Home Columns Books Papers Biography Contact

Columns and Articles by Dr. Laina Farhat-Holzman

September 14, 2013

Moral Foreign Policy May Not Be Prudent Foreign Policy.


We Americans love our democracy. For all of our faults, most of us live in a society governed by rule of law, a society where we can walk the streets of our towns in safety, and where we are equal under the law regardless of gender and race. We are governed.

We do have an underbelly, however. Some of our inner cities house people for whom this is not so. Despite this, our imperfect society is a work in progress, because we do try to make the system better and the system does ultimately work---for us.

We have bought into Winston Churchill’s comment that we have the worst possible system, except for all the others. Therefore, we lean on all the other countries of the world, many of them autocracies, to smarten up and “hold an election.” We sneezed, and now Egypt has pneumonia. Liberal democracy is not yet a work in progress for them.

When it comes to America’s foreign policy, we have conflicting modes of operating. Do we promote our ideals or support long-term pragmatism? For example, we would like to promote a western style democracy in Saudi Arabia. But how can that happen in a fundamentalist Muslim kingdom? Were they to overturn their monarchy, what then would become of the multilateral cooperation between states that supports the world’s economy? How would we (or they) protect the petroleum industry so essential to us all, and how satisfactory would the outcome be for them? Don’t expect freedom.

Violent revolutions never breed a liberal democracy. Even our own revolutionary beginnings gave us a democracy, but it did not become a liberal democracy until the slaves were emancipated and women given the vote. The Saudis are most unlikely to emancipate their chattel workers from around the world, nor their own women. The only thing a revolution would give them is anarchy and some violent score settling.

In our scorn for dictatorships, admittedly often unpleasant, we fail to respect the other aspect of such societies: their stability. We have forgotten that the first duty of a government is to govern. Governing (except for the ideologically based systems of Hitler, Stalin, Pol Pot) provides rule of law, public safety, public services, and over time increasing modernization that in some cases morphs into participatory government.

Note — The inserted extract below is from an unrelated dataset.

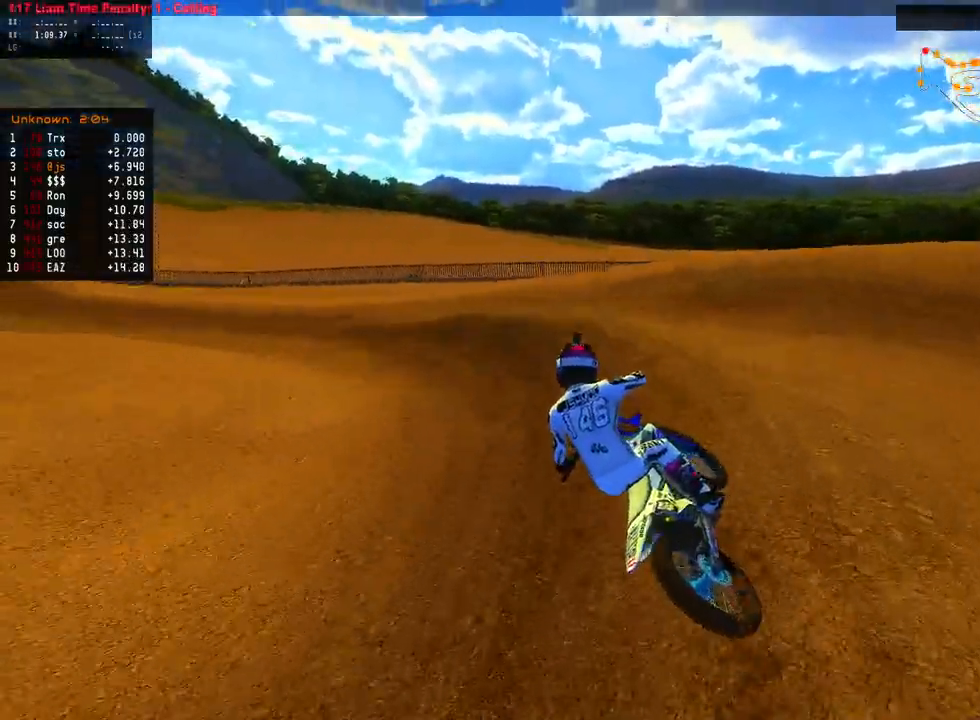
{"dt_ms": 500, "buttons": [], "left_stick": "left", "right_stick": "left", "events": [[33, "left_stick", "left"], [50, "L2", "down"], [50, "R2", "down"], [200, "R2", "up"], [300, "R2", "down"], [383, "L2", "up"], [433, "R2", "up"]]}
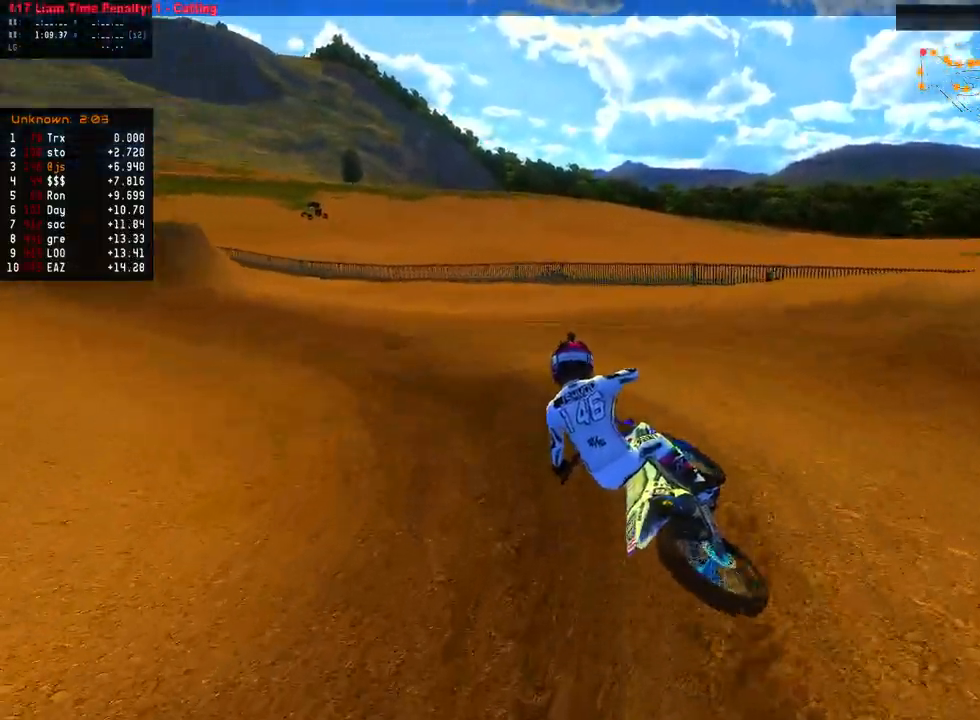
{"dt_ms": 500, "buttons": ["R2"], "left_stick": "center", "right_stick": "left", "events": [[83, "R2", "down"], [117, "left_stick", "center"], [183, "left_stick", "left"], [367, "left_stick", "center"]]}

It did so in Taiwan and South Korea. It was doing so in Iraq under the monster, Saddam, and before that, in Iran under the Pahlavis. These flawed countries were getting better. But premature “elections” in Iran and Iraq gave us the Islamic Republic in the first and a violent, illiberal democracy in the second. Iraq is in chaos and a widening civil war and is governed much worse than under Saddam Hussein. It may ultimately devolve into what political analysts feared most when we invaded: a breakup into its original three disparate parts.

Robert D. Kaplan, one of my favorite geopolitical experts, has recommended rereading Samuel P. Huntington’s 1968 masterpiece, Political Order In Changing Societies. Huntington’s first sentence was: “The most important political distinction among countries concerns not their form of government but their degree of government.” This has outraged the Washington political elites (idealists) for decades. Huntington says that strong democracies and strong dictatorships have more in common than strong democracies and weak democracies. We have forgotten this.

Throughout the Cold War, when we talked less about democracy (preferring the term “freedom”), we supported all the strong dictatorships outside of the Soviet sphere. Some of them, such as Taiwan and South Korea, transformed themselves into democracies after they had developed healthy economies and literate populations (middle classes). However, premature elections (Egypt, Afghanistan, Iraq) without a healthy economy and institutions to support democracy can only lead to conflict and anarchy. We can add Libya to that list, and might be adding Syria as well.

Going all the way back to Plato’s observations, political order comes before everything else. “Popular” democracy without political institutions such as division of powers, literate population, a flourishing economy, and society-wide experience with self-government, is not the road to a well-governed society.